# [STORED DATA]

---

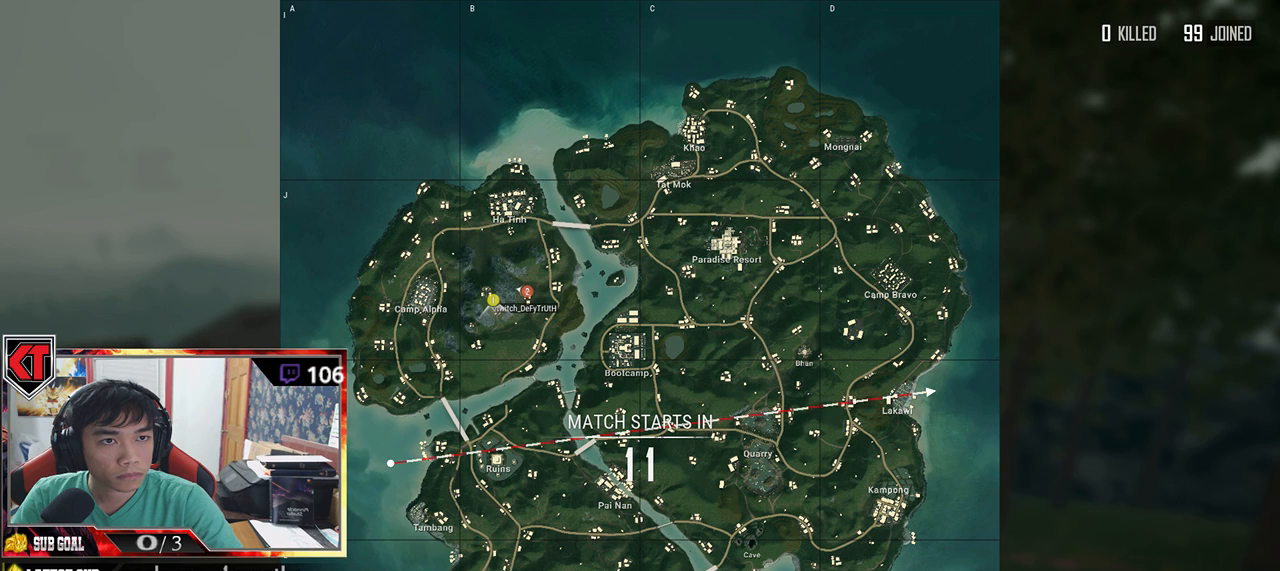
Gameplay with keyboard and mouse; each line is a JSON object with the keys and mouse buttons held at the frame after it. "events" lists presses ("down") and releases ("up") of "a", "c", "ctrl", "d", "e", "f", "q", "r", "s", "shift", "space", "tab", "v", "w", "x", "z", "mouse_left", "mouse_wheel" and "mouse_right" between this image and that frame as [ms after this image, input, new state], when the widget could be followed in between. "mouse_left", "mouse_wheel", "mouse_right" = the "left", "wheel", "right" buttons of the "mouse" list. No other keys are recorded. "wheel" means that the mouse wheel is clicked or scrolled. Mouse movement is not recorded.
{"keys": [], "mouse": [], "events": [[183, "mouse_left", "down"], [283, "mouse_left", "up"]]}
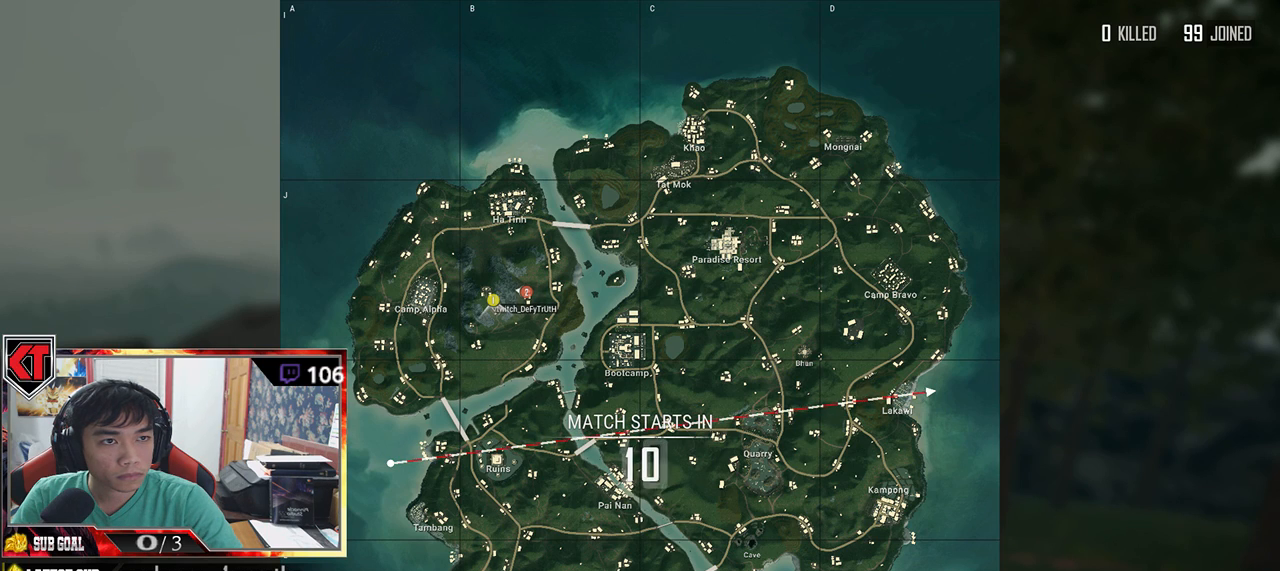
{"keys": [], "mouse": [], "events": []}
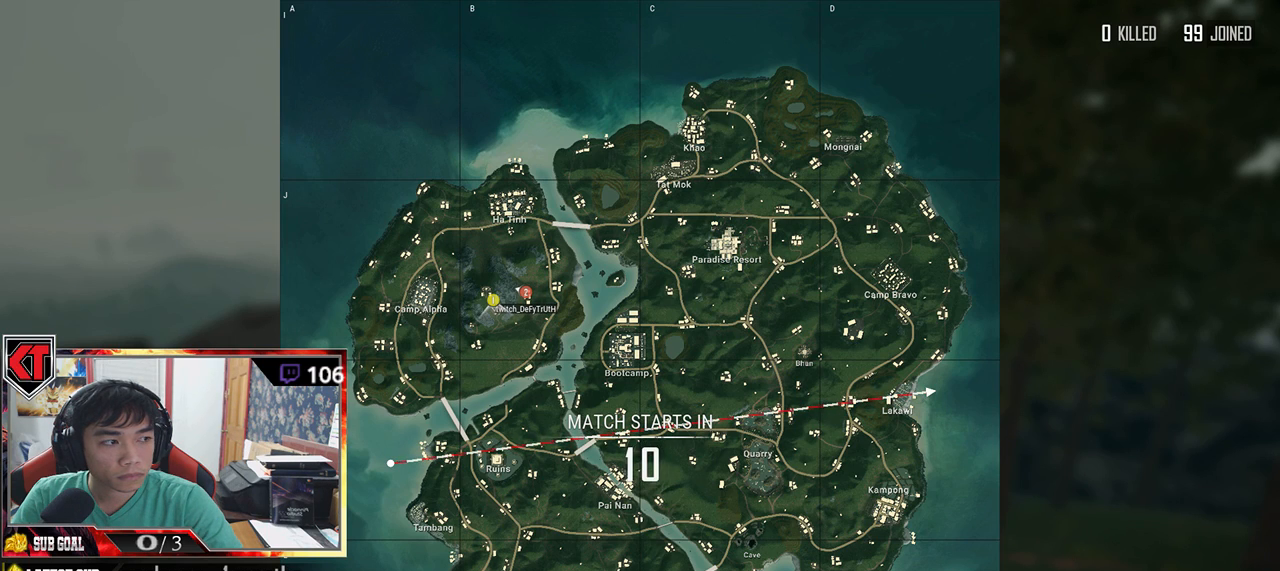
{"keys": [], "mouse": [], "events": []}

---

# [TASK TO COMPLETE]
From the first line to the last, retype the data above exactly, but not its images.

# [ANSWER SECTION]
Gameplay with keyboard and mouse; each line is a JSON object with the keys and mouse buttons held at the frame after it. "events" lists presses ("down") and releases ("up") of "a", "c", "ctrl", "d", "e", "f", "q", "r", "s", "shift", "space", "tab", "v", "w", "x", "z", "mouse_left", "mouse_wheel" and "mouse_right" between this image and that frame as [ms after this image, input, new state], when the widget could be followed in between. "mouse_left", "mouse_wheel", "mouse_right" = the "left", "wheel", "right" buttons of the "mouse" list. No other keys are recorded. "wheel" means that the mouse wheel is clicked or scrolled. Mouse movement is not recorded.
{"keys": [], "mouse": [], "events": [[183, "mouse_left", "down"], [283, "mouse_left", "up"]]}
{"keys": [], "mouse": [], "events": []}
{"keys": [], "mouse": [], "events": []}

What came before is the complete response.